Exercise instructions
Find each line of the entries with the string "shoulder", please, and copy it.
# # #
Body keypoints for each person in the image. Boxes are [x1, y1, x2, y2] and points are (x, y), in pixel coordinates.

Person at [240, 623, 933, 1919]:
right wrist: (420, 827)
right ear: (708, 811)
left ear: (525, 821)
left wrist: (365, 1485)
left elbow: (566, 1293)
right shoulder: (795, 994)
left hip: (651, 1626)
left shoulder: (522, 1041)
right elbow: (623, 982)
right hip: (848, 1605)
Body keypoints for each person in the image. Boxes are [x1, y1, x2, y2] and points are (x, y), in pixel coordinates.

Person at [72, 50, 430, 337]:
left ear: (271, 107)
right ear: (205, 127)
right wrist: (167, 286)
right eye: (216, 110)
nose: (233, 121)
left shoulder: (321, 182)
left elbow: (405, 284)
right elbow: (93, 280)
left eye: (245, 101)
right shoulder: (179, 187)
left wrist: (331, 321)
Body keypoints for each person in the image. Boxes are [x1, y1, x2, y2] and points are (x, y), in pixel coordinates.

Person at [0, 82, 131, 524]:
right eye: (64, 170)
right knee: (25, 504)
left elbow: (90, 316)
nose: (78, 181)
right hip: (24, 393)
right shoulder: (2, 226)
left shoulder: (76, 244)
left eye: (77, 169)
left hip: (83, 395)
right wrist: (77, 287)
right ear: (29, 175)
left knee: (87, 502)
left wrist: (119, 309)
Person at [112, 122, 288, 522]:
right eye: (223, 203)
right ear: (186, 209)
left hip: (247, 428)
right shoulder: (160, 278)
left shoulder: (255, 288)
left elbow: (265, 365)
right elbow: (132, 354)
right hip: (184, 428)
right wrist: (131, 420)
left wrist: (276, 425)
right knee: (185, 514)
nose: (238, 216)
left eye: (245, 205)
# # #
Task answer
right shoulder: (795, 994)
left shoulder: (522, 1041)
left shoulder: (321, 182)
right shoulder: (179, 187)
right shoulder: (2, 226)
left shoulder: (76, 244)
right shoulder: (160, 278)
left shoulder: (255, 288)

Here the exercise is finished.